Recrystallisation in K-doped and pure cold rolled tungsten (W) sheets: As-rolled condition and isochronal annealings (1 h)Wednesday (26.09.2018) 17:30 - 17:45 S1/01 - A3 Part of:
Cold rolled tungsten with very high degree of deformation and a very fine-grained structure are a very promising structural material for future fusion reactor applications. Main advantages are a high melting point and excellent mechanical properties (e.g. regarding fracture toughness and a sub-zero °C ductile-to-brittle-transition temperature) compared to bulk tungsten materials. However, this very fine-grained structure is not stable at temperatures above 800 °C, which leads to embrittlement through recrystallisation. This study introduces potassium-doping of tungsten sheets to inhibit recrystallisation at high temperatures, a mechanism well known from incandescent lamp wires.
In a first step we produced potassium-doped tungsten sheets by cold rolling with five different degrees of deformation, up to a maximum of φCR = 4.6, as well as pure tungsten sheets with similar degrees of deformation. These sheets are compared structurally by EBSD imaging and microindentation hardness testing.
As a result, both materials reveal similar grain size distributions in normal direction with a substantial grain refinement and increasing hardness values with raising degree of deformation. The K-doped W-sheet reaches the highest hardness values with HV0.1 = 772, compared to the pure W-sheet with HV0.1 = 711. Having similar properties structurally and mechanically, this allows further studies of the new K-doped material to compare the recystallisation behaviour.

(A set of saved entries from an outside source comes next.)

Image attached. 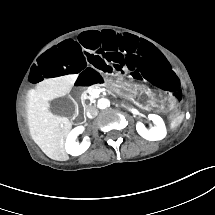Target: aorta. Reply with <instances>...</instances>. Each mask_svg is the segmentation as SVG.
<instances>
[{"label": "aorta", "instance_id": "762f6f07", "mask_svg": "<svg viewBox=\"0 0 215 215\" xmlns=\"http://www.w3.org/2000/svg\"><path fill=\"white\" fill-rule=\"evenodd\" d=\"M110 105H111V102L108 98H100L98 100V107L100 109H106V108L110 107Z\"/></svg>", "mask_w": 215, "mask_h": 215}]
</instances>
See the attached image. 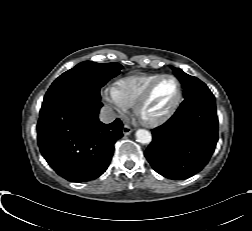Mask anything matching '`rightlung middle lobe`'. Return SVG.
Segmentation results:
<instances>
[{
    "instance_id": "obj_1",
    "label": "right lung middle lobe",
    "mask_w": 252,
    "mask_h": 231,
    "mask_svg": "<svg viewBox=\"0 0 252 231\" xmlns=\"http://www.w3.org/2000/svg\"><path fill=\"white\" fill-rule=\"evenodd\" d=\"M118 63L81 62L59 76L48 89L43 104L71 95L87 96L100 100V89L111 78L120 74ZM42 104V105H43Z\"/></svg>"
}]
</instances>
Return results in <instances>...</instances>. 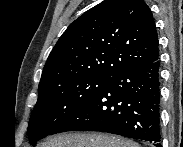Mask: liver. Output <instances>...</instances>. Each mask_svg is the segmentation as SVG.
Here are the masks:
<instances>
[{"instance_id":"1","label":"liver","mask_w":183,"mask_h":147,"mask_svg":"<svg viewBox=\"0 0 183 147\" xmlns=\"http://www.w3.org/2000/svg\"><path fill=\"white\" fill-rule=\"evenodd\" d=\"M40 147H140L139 144L101 133H71L55 136Z\"/></svg>"}]
</instances>
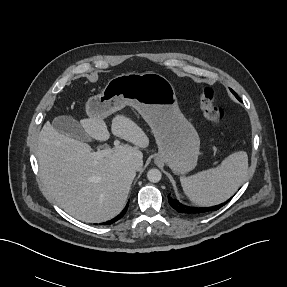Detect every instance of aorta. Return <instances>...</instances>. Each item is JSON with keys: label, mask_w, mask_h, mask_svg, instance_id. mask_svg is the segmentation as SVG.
<instances>
[{"label": "aorta", "mask_w": 287, "mask_h": 287, "mask_svg": "<svg viewBox=\"0 0 287 287\" xmlns=\"http://www.w3.org/2000/svg\"><path fill=\"white\" fill-rule=\"evenodd\" d=\"M147 178L150 182L157 183L161 180L162 174L160 170L153 168L147 172Z\"/></svg>", "instance_id": "aorta-1"}]
</instances>
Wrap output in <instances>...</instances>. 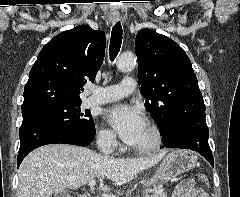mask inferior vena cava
<instances>
[{"mask_svg": "<svg viewBox=\"0 0 240 197\" xmlns=\"http://www.w3.org/2000/svg\"><path fill=\"white\" fill-rule=\"evenodd\" d=\"M112 138H113V136H106V137L100 138L98 141V146L101 149H106L107 147L110 146V144L112 142Z\"/></svg>", "mask_w": 240, "mask_h": 197, "instance_id": "1", "label": "inferior vena cava"}]
</instances>
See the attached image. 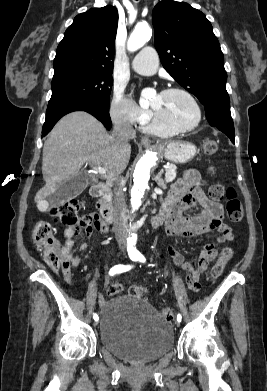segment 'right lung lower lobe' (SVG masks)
Segmentation results:
<instances>
[{
    "instance_id": "98d812e1",
    "label": "right lung lower lobe",
    "mask_w": 267,
    "mask_h": 391,
    "mask_svg": "<svg viewBox=\"0 0 267 391\" xmlns=\"http://www.w3.org/2000/svg\"><path fill=\"white\" fill-rule=\"evenodd\" d=\"M73 111H86L92 114L101 121L108 130L112 126L109 108L85 101L68 100L47 108L42 136L47 135L61 117Z\"/></svg>"
}]
</instances>
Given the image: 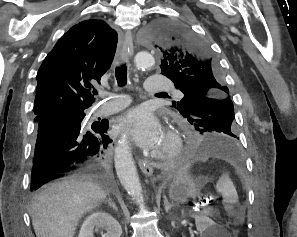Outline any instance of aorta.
<instances>
[{
	"instance_id": "aorta-1",
	"label": "aorta",
	"mask_w": 297,
	"mask_h": 237,
	"mask_svg": "<svg viewBox=\"0 0 297 237\" xmlns=\"http://www.w3.org/2000/svg\"><path fill=\"white\" fill-rule=\"evenodd\" d=\"M154 64V57L150 53L139 52L135 56V65L138 69H148ZM114 159L117 175L124 189L133 199L141 202L143 200L142 187L126 134L122 135L118 141Z\"/></svg>"
}]
</instances>
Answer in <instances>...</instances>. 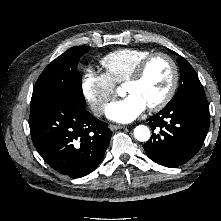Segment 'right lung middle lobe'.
I'll return each mask as SVG.
<instances>
[{"mask_svg": "<svg viewBox=\"0 0 221 221\" xmlns=\"http://www.w3.org/2000/svg\"><path fill=\"white\" fill-rule=\"evenodd\" d=\"M89 50L88 46L70 48L44 69L33 90L31 109L46 106L60 97L85 105L77 65Z\"/></svg>", "mask_w": 221, "mask_h": 221, "instance_id": "dd1d6c3e", "label": "right lung middle lobe"}]
</instances>
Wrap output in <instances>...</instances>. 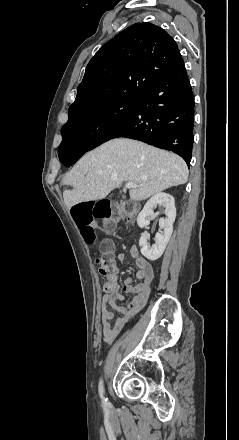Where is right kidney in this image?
Instances as JSON below:
<instances>
[{
  "label": "right kidney",
  "instance_id": "1",
  "mask_svg": "<svg viewBox=\"0 0 239 440\" xmlns=\"http://www.w3.org/2000/svg\"><path fill=\"white\" fill-rule=\"evenodd\" d=\"M174 202L173 196L165 194V192H159V194H155V196H152V198L148 200L142 212L138 214L137 224L139 228H147L150 224L149 216H154L153 210L155 206L165 208V216H167V218H160L159 220V226L163 232L162 234H159V232L156 234L155 244H148L149 234H142L139 240L141 254H143L147 260H151V262H155V260L161 258L160 253H162L163 248L169 247V240L173 232V222H175L176 218Z\"/></svg>",
  "mask_w": 239,
  "mask_h": 440
}]
</instances>
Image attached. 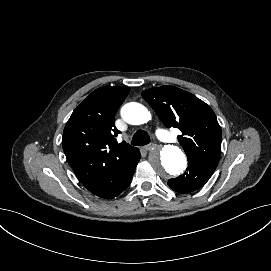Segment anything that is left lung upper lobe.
Listing matches in <instances>:
<instances>
[{"mask_svg": "<svg viewBox=\"0 0 271 271\" xmlns=\"http://www.w3.org/2000/svg\"><path fill=\"white\" fill-rule=\"evenodd\" d=\"M164 125L180 129L178 141L188 161L210 160L218 164L221 127L215 113L195 95L174 86L154 87L142 92Z\"/></svg>", "mask_w": 271, "mask_h": 271, "instance_id": "left-lung-upper-lobe-1", "label": "left lung upper lobe"}]
</instances>
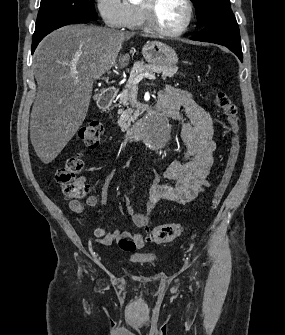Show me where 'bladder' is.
<instances>
[{
    "instance_id": "1",
    "label": "bladder",
    "mask_w": 285,
    "mask_h": 335,
    "mask_svg": "<svg viewBox=\"0 0 285 335\" xmlns=\"http://www.w3.org/2000/svg\"><path fill=\"white\" fill-rule=\"evenodd\" d=\"M131 265H154V258H131Z\"/></svg>"
}]
</instances>
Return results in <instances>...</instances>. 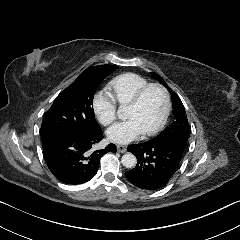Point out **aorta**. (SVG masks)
<instances>
[{"label": "aorta", "mask_w": 240, "mask_h": 240, "mask_svg": "<svg viewBox=\"0 0 240 240\" xmlns=\"http://www.w3.org/2000/svg\"><path fill=\"white\" fill-rule=\"evenodd\" d=\"M121 162L124 167L133 168L137 164V159L133 154L127 153L122 156Z\"/></svg>", "instance_id": "762f6f07"}]
</instances>
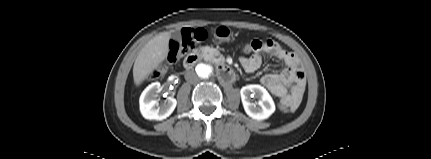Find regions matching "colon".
<instances>
[{
    "mask_svg": "<svg viewBox=\"0 0 431 159\" xmlns=\"http://www.w3.org/2000/svg\"><path fill=\"white\" fill-rule=\"evenodd\" d=\"M205 38V32L201 29L187 30L182 34L180 40H172L169 45L168 61L175 62L179 57L184 55L189 48L196 42L202 41ZM252 51L251 41L245 43L241 47V52L249 54ZM160 75V71H154L149 75V79H155ZM276 109L281 113L287 112V106L282 102L276 104Z\"/></svg>",
    "mask_w": 431,
    "mask_h": 159,
    "instance_id": "obj_1",
    "label": "colon"
}]
</instances>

In K-doped sheets small pores are distributed between high angular grain boundaries. These “K-bubbles” are known to form strong high temperature barriers. To evaluate the positive effect of the K-bubbles on recrystallisation, first isochronal annealing experiments were carried out. While both materials suffer a sharp drop in hardness values, K-doped W still maintains mediocre values at temperatures above 1400 °C. SEM imaging reveals that large grain growth is suppressed compared to pure W. Therefore, our work will further concentrate on the understanding of the recrystallisation processes in pure and K-doped Tungsten.